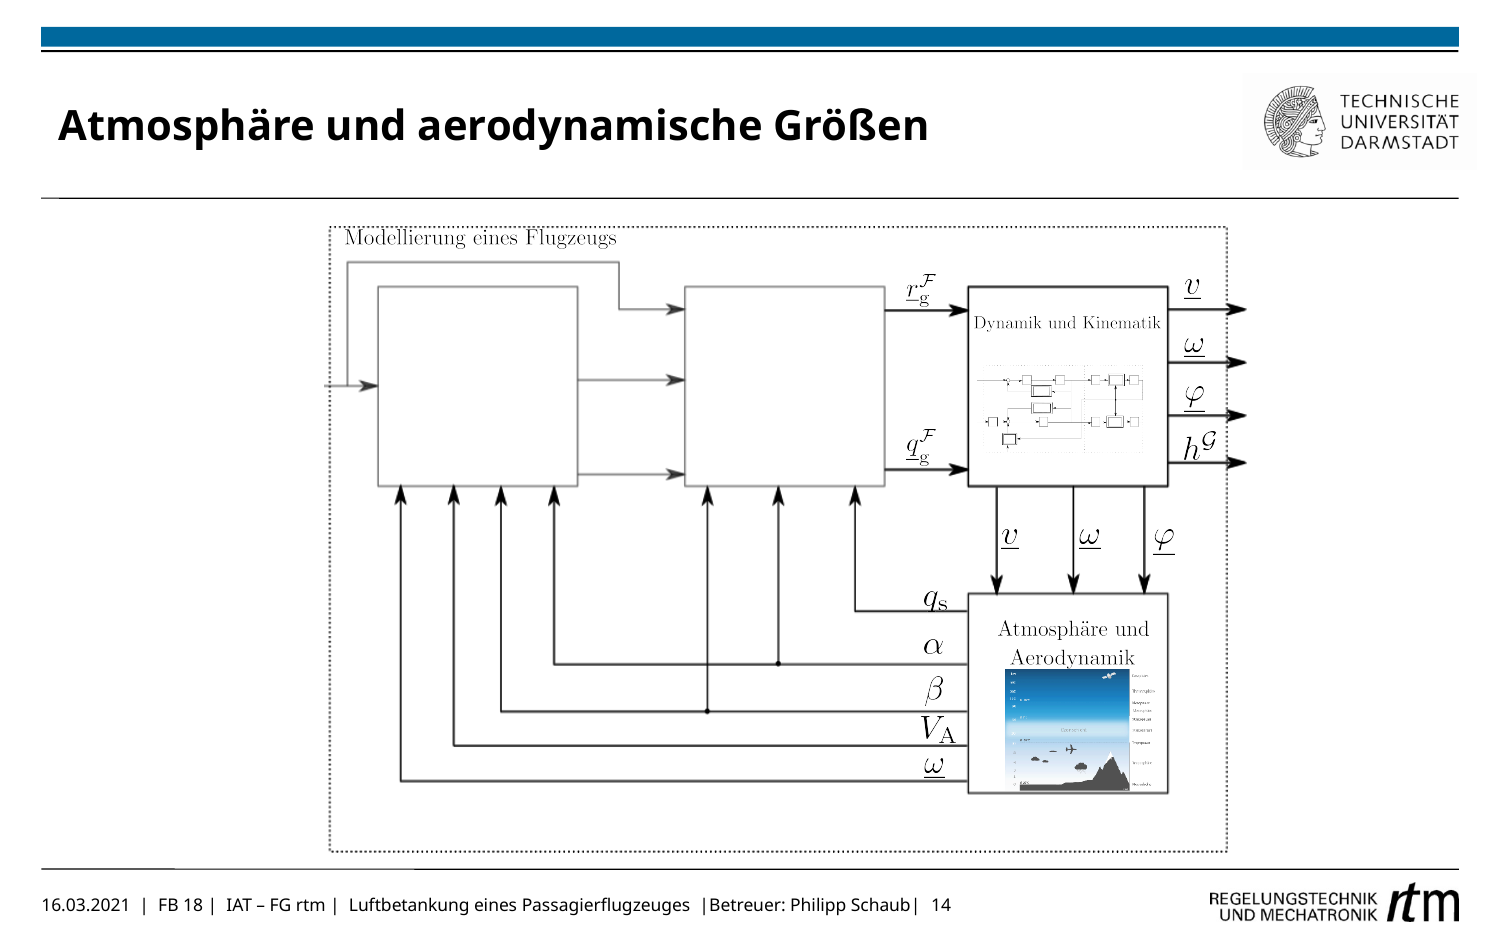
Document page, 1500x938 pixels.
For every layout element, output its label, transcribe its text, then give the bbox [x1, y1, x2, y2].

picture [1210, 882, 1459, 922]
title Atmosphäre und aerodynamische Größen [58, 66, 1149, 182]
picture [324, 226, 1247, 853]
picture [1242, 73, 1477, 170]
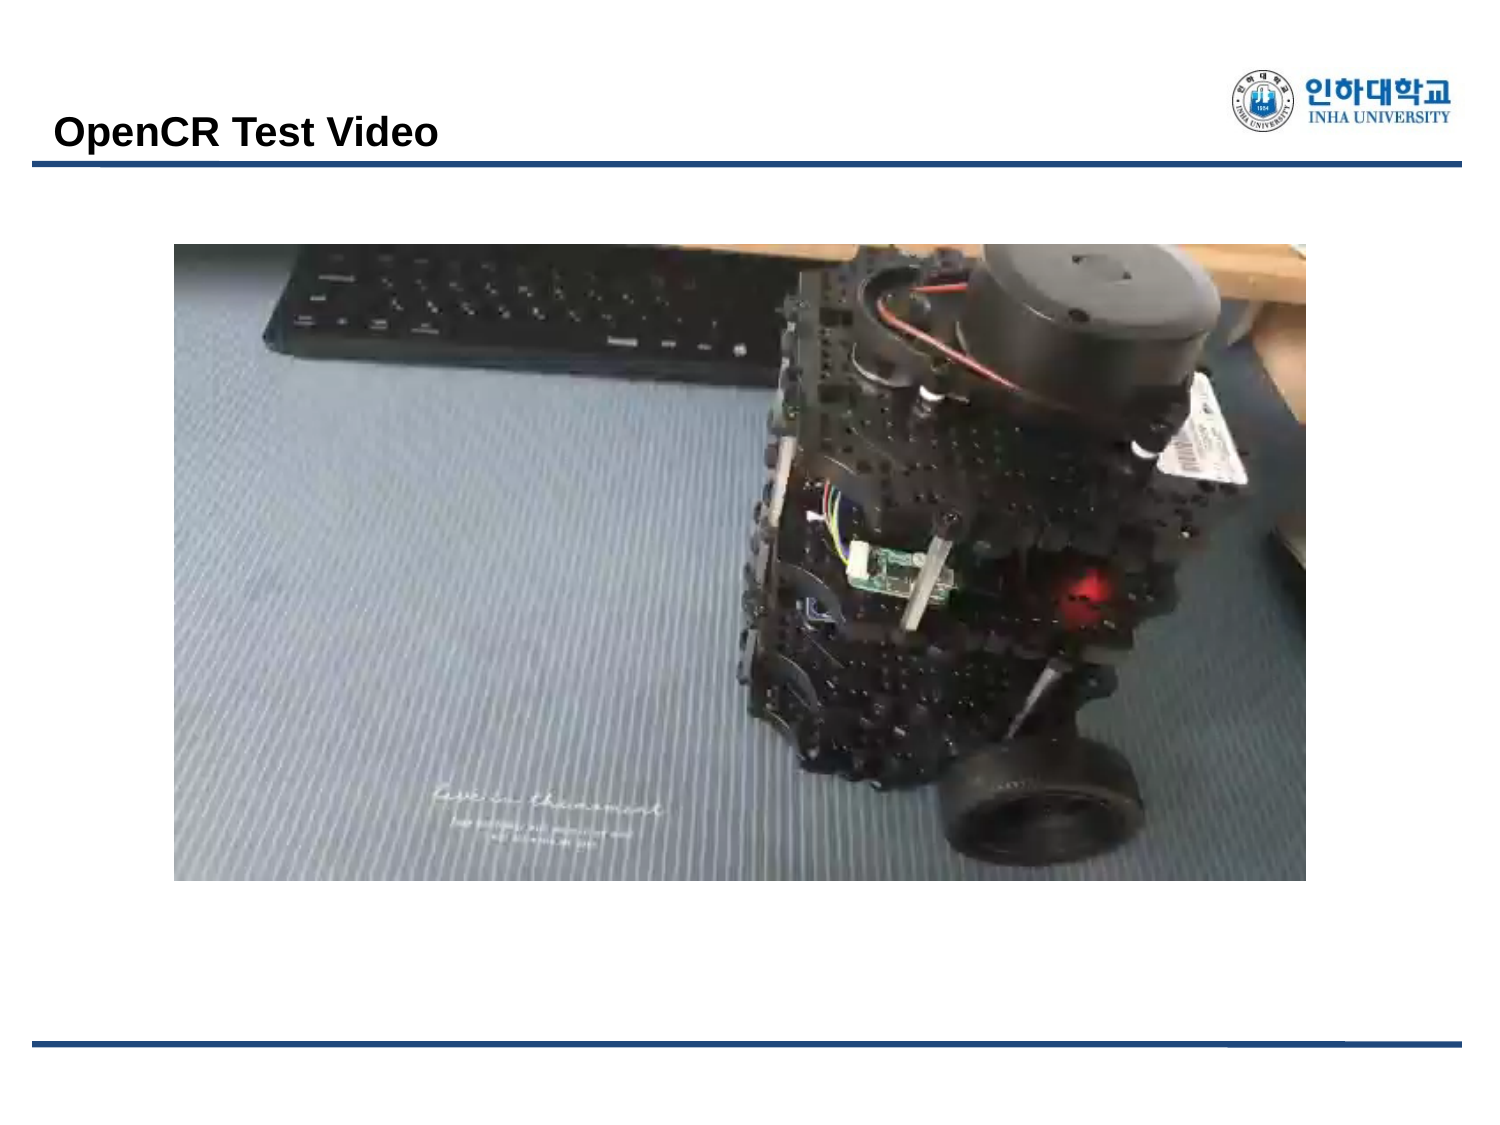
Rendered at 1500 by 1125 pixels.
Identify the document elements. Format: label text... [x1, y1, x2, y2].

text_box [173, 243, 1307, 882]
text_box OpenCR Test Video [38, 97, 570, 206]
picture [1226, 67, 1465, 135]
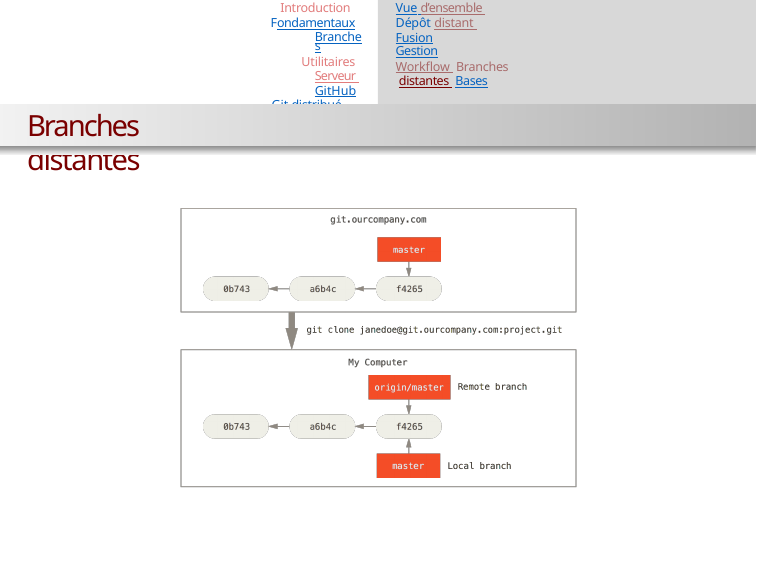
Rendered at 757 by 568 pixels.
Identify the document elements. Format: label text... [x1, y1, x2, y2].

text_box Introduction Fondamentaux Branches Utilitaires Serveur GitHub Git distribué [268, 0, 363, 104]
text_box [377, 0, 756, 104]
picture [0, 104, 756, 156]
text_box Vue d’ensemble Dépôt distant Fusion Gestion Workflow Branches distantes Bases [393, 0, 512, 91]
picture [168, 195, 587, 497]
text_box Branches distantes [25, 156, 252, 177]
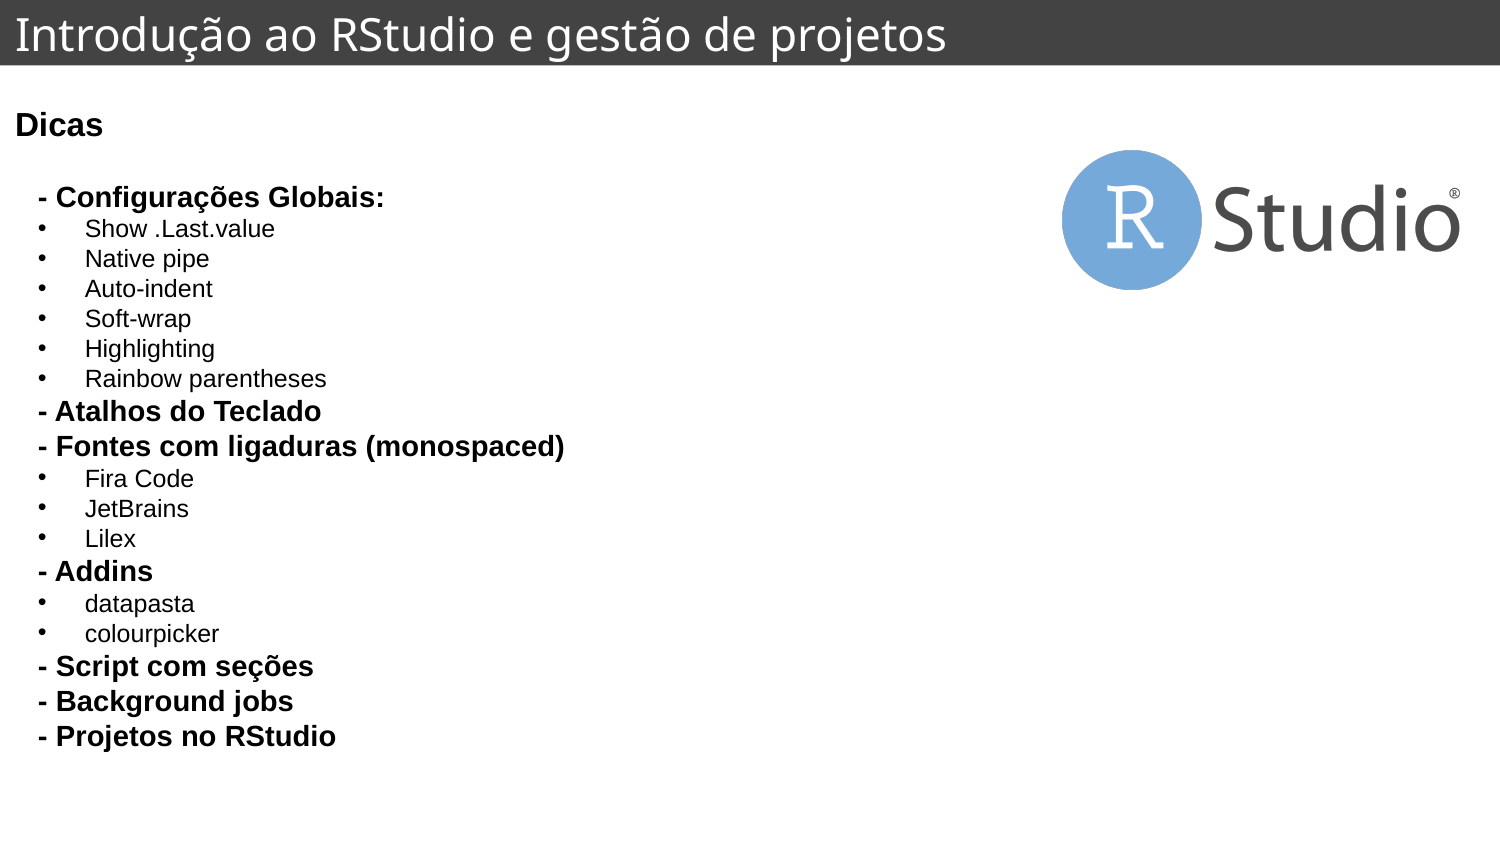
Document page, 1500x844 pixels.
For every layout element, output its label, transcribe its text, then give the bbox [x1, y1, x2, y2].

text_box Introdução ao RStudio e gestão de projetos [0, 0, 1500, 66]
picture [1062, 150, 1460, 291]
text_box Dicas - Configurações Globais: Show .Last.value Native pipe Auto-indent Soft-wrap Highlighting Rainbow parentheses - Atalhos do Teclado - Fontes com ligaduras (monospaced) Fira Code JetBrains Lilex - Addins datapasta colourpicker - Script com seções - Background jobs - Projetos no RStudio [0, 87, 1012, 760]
********************
**WHAT YOU WILL DO:** Write out the whole listing above exactly; do not include the pictures.

**REPLY TO THE EXERCISE:**
Document page, 1500x938 pixels.
For every layout element, output its label, transcribe its text, then give the bbox [x1, y1, x2, y2].

picture [1210, 882, 1459, 922]
title Atmosphäre und aerodynamische Größen [58, 66, 1149, 182]
picture [324, 226, 1247, 853]
picture [1242, 73, 1477, 170]
Rendered at 1500 by 1125 pixels.
Identify the document elements. Format: label text... [x1, y1, x2, y2].

text_box [173, 243, 1307, 882]
text_box OpenCR Test Video [38, 97, 570, 206]
picture [1226, 67, 1465, 135]
Rendered at 757 by 568 pixels.
Identify the document elements. Format: label text... [x1, y1, x2, y2].

text_box Introduction Fondamentaux Branches Utilitaires Serveur GitHub Git distribué [268, 0, 363, 104]
text_box [377, 0, 756, 104]
picture [0, 104, 756, 156]
text_box Vue d’ensemble Dépôt distant Fusion Gestion Workflow Branches distantes Bases [393, 0, 512, 91]
picture [168, 195, 587, 497]
text_box Branches distantes [25, 156, 252, 177]
Document page, 1500x844 pixels.
For every layout element, output its label, transcribe its text, then give the bbox [x1, y1, x2, y2].

text_box Introdução ao RStudio e gestão de projetos [0, 0, 1500, 66]
picture [1062, 150, 1460, 291]
text_box Dicas - Configurações Globais: Show .Last.value Native pipe Auto-indent Soft-wrap Highlighting Rainbow parentheses - Atalhos do Teclado - Fontes com ligaduras (monospaced) Fira Code JetBrains Lilex - Addins datapasta colourpicker - Script com seções - Background jobs - Projetos no RStudio [0, 87, 1012, 760]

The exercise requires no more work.